Collection is useful as a buffer — as the first station in a processing pipeline, not the last. The article saved is a commitment to return to it with attention, not a record of having engaged with it. The reading list is a queue, not an archive. The distinction is practical: a queue has a manageable size, a processing rate that can be compared with an input rate, and a clearing mechanism that removes items that are no longer relevant. An archive has none of these properties; it simply accumulates.
There is also a legitimate use of collection that is distinct from processing and that should not be collapsed into it: the collection of references. A bibliography is not a reading list. It is a record of sources that might be needed for a specific purpose — a paper being written, a project being undertaken — and its value lies in the specificity of the purpose rather than in the generality of the interest. A reference collected for a specific use is not in a queue to be read in full; it is in a file to be consulted when the specific use arises. This is a different relationship to material than the read-it-later relationship, and it does not generate the same psychological dynamics. The reference does not need to be processed; it needs to be findable.
The Collector's Fallacy operates specifically in the space between the reference and the processed insight — in the large middle category of material that is interesting enough to save, too interesting to discard, and not specific enough to be held as a reference. This is the material that accumulates in queues, in inboxes, in databases with promising names and growing item counts. This is the material that the fallacy converts from a processing obligation into a possession — from something that needs to be engaged with into something that has already been engaged with, sort of, in the minimal sense of having been noticed and filed.
A useful heuristic that several PKM practitioners have arrived at independently is the constraint of processing before collecting: before saving a new item, process one already saved. This does not work as a strict rule — the friction it introduces is too high for casual reading — but as an occasional practice, it forces the recognition that the queue is longer than the processing rate can manage, which is precisely the information that compulsive collecting is designed to suppress.
The deeper adjustment is a shift in the identity of the activity. The question is not "have I saved this?" but "have I engaged with this?" — and the distinction between those two questions is the distinction between the Collector's Fallacy and the practice it falsely mimics.
A Personal Reckoning
I cleared the 2,300-item queue. Not by reading everything in it — that would have taken years — but by changing the criteria. I asked, of each item, not whether it might be useful someday, but whether I intended to engage with it in the next two weeks. If the answer was no, I deleted it. If the answer was yes, I moved it to a shorter list with a specific processing date.
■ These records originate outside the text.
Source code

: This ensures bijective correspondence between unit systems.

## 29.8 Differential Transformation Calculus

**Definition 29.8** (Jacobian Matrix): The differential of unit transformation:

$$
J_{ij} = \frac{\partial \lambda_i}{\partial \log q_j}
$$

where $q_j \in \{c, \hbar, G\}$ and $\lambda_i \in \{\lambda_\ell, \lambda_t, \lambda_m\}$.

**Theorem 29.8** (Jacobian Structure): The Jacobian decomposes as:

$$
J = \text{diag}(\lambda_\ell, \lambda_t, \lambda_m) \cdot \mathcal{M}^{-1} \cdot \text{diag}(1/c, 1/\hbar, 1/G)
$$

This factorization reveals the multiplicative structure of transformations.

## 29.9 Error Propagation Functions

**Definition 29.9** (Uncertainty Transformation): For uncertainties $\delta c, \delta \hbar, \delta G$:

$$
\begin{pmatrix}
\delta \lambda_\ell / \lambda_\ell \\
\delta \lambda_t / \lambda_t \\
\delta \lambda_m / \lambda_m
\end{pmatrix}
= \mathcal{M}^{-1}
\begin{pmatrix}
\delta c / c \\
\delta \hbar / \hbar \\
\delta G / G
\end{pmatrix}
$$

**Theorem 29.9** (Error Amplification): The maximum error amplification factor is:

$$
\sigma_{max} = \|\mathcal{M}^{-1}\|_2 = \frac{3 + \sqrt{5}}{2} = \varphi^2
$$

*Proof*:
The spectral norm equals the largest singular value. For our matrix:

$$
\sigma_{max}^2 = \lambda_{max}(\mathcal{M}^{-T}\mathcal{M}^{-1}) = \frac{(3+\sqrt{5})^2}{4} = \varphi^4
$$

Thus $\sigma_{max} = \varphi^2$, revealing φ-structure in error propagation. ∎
This was uncomfortable in the way that all genuine confrontations with accumulated avoidance are uncomfortable. Some of what I deleted I will probably need someday. Some of what I thought I would engage with in two weeks I did not. The list is longer now than it was then, and I have not yet found a system that prevents it from growing.
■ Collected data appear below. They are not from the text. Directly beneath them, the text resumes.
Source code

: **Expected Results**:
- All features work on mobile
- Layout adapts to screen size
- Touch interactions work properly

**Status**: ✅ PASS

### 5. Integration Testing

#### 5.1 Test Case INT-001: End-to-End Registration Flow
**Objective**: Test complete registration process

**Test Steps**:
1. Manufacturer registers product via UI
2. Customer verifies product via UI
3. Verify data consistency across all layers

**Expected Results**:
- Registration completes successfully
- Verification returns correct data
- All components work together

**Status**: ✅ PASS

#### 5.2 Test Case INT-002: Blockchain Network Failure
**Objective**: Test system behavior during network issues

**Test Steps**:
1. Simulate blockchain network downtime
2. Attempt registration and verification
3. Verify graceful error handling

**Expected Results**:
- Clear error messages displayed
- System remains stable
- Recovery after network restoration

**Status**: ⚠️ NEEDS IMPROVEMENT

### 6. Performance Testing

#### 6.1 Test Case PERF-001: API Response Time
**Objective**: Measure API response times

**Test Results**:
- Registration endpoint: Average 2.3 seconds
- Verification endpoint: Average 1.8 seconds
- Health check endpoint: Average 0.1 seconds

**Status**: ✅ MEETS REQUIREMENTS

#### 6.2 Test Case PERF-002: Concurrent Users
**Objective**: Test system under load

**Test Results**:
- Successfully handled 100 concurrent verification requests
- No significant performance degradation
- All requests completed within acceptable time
What I have found is the ability to distinguish, in the moment of saving, between the genuine intention to engage and the performance of that intention. The feeling is the same; the distinction is in what I do after. Collection that leads to processing is a first step. Collection that leads to more collection is the Fallacy — the comfortable, satisfying, intellectual-seeming activity that substitutes for the thing it claims to prepare you for.
The measure of a knowledge management system is not the size of its archive. It is the quality of the thinking its owner does with it. These are not correlated in the way the Collector's Fallacy assumes. They may be inversely correlated — the larger the archive, the greater the confidence that the work is being done, and the less urgently the actual work needs to begin.